DATASET CONTENT: Begin
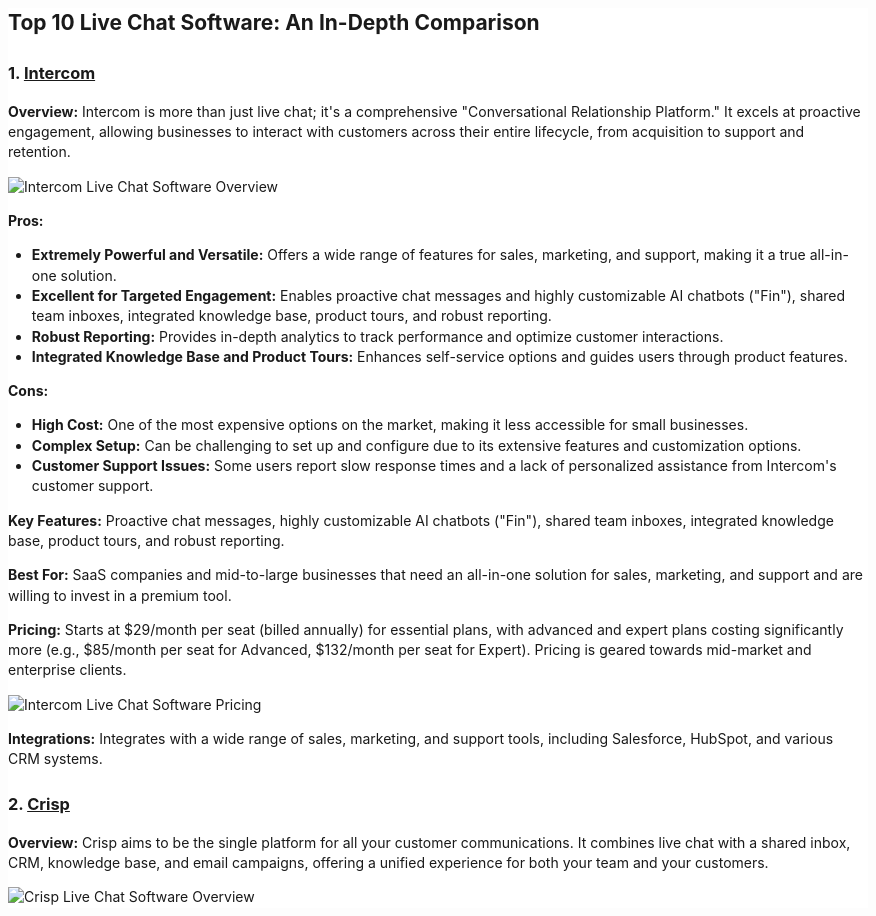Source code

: ## Top 10 Live Chat Software: An In-Depth Comparison

### 1. [Intercom](https://www.intercom.com/)

**Overview:** Intercom is more than just live chat; it's a comprehensive "Conversational Relationship Platform." It excels at proactive engagement, allowing businesses to interact with customers across their entire lifecycle, from acquisition to support and retention.

![Intercom Live Chat Software Overview](https://i.imgur.com/e5USLX2.webp)

**Pros:**

*   **Extremely Powerful and Versatile:** Offers a wide range of features for sales, marketing, and support, making it a true all-in-one solution.
*   **Excellent for Targeted Engagement:** Enables proactive chat messages and highly customizable AI chatbots ("Fin"), shared team inboxes, integrated knowledge base, product tours, and robust reporting.
*   **Robust Reporting:** Provides in-depth analytics to track performance and optimize customer interactions.
*   **Integrated Knowledge Base and Product Tours:** Enhances self-service options and guides users through product features.

**Cons:**

*   **High Cost:** One of the most expensive options on the market, making it less accessible for small businesses.
*   **Complex Setup:** Can be challenging to set up and configure due to its extensive features and customization options.
*   **Customer Support Issues:** Some users report slow response times and a lack of personalized assistance from Intercom's customer support.

**Key Features:** Proactive chat messages, highly customizable AI chatbots ("Fin"), shared team inboxes, integrated knowledge base, product tours, and robust reporting.

**Best For:** SaaS companies and mid-to-large businesses that need an all-in-one solution for sales, marketing, and support and are willing to invest in a premium tool.

**Pricing:** Starts at $29/month per seat (billed annually) for essential plans, with advanced and expert plans costing significantly more (e.g., $85/month per seat for Advanced, $132/month per seat for Expert). Pricing is geared towards mid-market and enterprise clients.

![Intercom Live Chat Software Pricing](https://i.imgur.com/4Oin6hd.webp)

**Integrations:** Integrates with a wide range of sales, marketing, and support tools, including Salesforce, HubSpot, and various CRM systems.

### 2. [Crisp](https://crisp.chat/)

**Overview:** Crisp aims to be the single platform for all your customer communications. It combines live chat with a shared inbox, CRM, knowledge base, and email campaigns, offering a unified experience for both your team and your customers.

![Crisp Live Chat Software Overview](https://i.imgur.com/XZpZtnQ.webp)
DATASET CONTENT: End
- [WHAT NEEDS TO BE DONE] Return the source text of the entries above verbatim, line for line, and leave the pictures out.

- [RESPONSE]
Source code

: ## Top 10 Live Chat Software: An In-Depth Comparison

### 1. [Intercom](https://www.intercom.com/)

**Overview:** Intercom is more than just live chat; it's a comprehensive "Conversational Relationship Platform." It excels at proactive engagement, allowing businesses to interact with customers across their entire lifecycle, from acquisition to support and retention.

![Intercom Live Chat Software Overview](https://i.imgur.com/e5USLX2.webp)

**Pros:**

*   **Extremely Powerful and Versatile:** Offers a wide range of features for sales, marketing, and support, making it a true all-in-one solution.
*   **Excellent for Targeted Engagement:** Enables proactive chat messages and highly customizable AI chatbots ("Fin"), shared team inboxes, integrated knowledge base, product tours, and robust reporting.
*   **Robust Reporting:** Provides in-depth analytics to track performance and optimize customer interactions.
*   **Integrated Knowledge Base and Product Tours:** Enhances self-service options and guides users through product features.

**Cons:**

*   **High Cost:** One of the most expensive options on the market, making it less accessible for small businesses.
*   **Complex Setup:** Can be challenging to set up and configure due to its extensive features and customization options.
*   **Customer Support Issues:** Some users report slow response times and a lack of personalized assistance from Intercom's customer support.

**Key Features:** Proactive chat messages, highly customizable AI chatbots ("Fin"), shared team inboxes, integrated knowledge base, product tours, and robust reporting.

**Best For:** SaaS companies and mid-to-large businesses that need an all-in-one solution for sales, marketing, and support and are willing to invest in a premium tool.

**Pricing:** Starts at $29/month per seat (billed annually) for essential plans, with advanced and expert plans costing significantly more (e.g., $85/month per seat for Advanced, $132/month per seat for Expert). Pricing is geared towards mid-market and enterprise clients.

![Intercom Live Chat Software Pricing](https://i.imgur.com/4Oin6hd.webp)

**Integrations:** Integrates with a wide range of sales, marketing, and support tools, including Salesforce, HubSpot, and various CRM systems.

### 2. [Crisp](https://crisp.chat/)

**Overview:** Crisp aims to be the single platform for all your customer communications. It combines live chat with a shared inbox, CRM, knowledge base, and email campaigns, offering a unified experience for both your team and your customers.

![Crisp Live Chat Software Overview](https://i.imgur.com/XZpZtnQ.webp)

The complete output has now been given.